Il professor Mariano Cingolani, l' anatomopatologo che ha eseguito la seconda autopsia incaricato dal procuratore di Macerata Giovanni Giorgio non ha però dubbi: Pamela è stata ammazzata con tre coltellate al fegato. Ma ecco orrore nell' orrore: non si può escludere che la ragazza quando è cominciato il sezionamento fosse ancora viva. E questo conferma esattamente il racconto del collaboratore di giustizia Vincenzo Marino che alla prima udienza ha testimoniato sulle confidenze che in carcere gli aveva fatto il nigeriano. Non solo sia Tombolini sia Cingolani confermano che per fare quel tipo di depezzamento (le ossa sono state staccate disarticolandole) serve una grande perizia.
«Io non ci avrei impiegato meno di tre ore», dice Cingolani.
E qui tornano i dubbi: Oseghale ha fatto tutto da solo?
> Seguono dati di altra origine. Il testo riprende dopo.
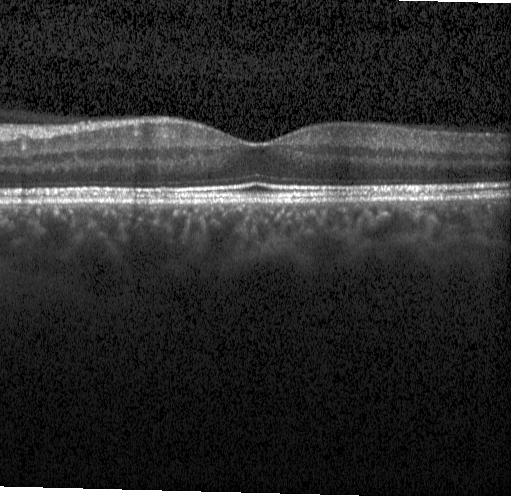
Horizontal scan through the fovea. OCT line scan
Finding: no choroidal neovascularization, diabetic macular edema, or drusen.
Arriva la deposizione di un luminare della tossicologia, il professor Rino Froldi (anche lui consulente dell' accusa) che è categorico: Pamela è stata uccisa, non è morta per overdose. «Non abbiamo trovato sangue a sufficienza ma dai valori riscontrati nel fegato, negli occhi possiamo escludere che Pamela sia morta per overdose». I periti inchiodano dunque Oseghale alle sue responsabilità.
PAMELA MASTROPIETRO CON LA MADRE ALESSANDRA VERNI
L' accusa di omicidio sembra reggere, ma ciò che atterrisce è la modalità con cui il corpo di Pamela è stato sezionato.
A raccontarlo per primo è proprio Tombolini , che afferma: «In una valigia c' era solo la testa avvolta in sacchetto di plastica azzurra, nell' altra il resto del corpo». Dal cadavere emanava un forte odore di varichina. Per lavarlo ce ne sono voluti almeno cinque litri a un solo scopo: distruggere ogni possibile traccia di Dna». E prosegue implacabile: «Risulta l' asportazione della vagina molto accurata per alterare la presenza di un rapporto sessuale. Amputato il monte di Venere e asportate le grandi labbra, tolta la cute anale e perianale come sede di possibili rapporti».
A queste parole le giurate contraggono i visi, l' aria è pesantissima. Oseghale non guarda, cerca in qualche modo di nascondersi. Alessandra Verni resta a capo chino: piange come Stefano, il papà di Pamela.
Sullo schermo c' è l' immagine dei femori scarnificati: è l' orrore assoluto.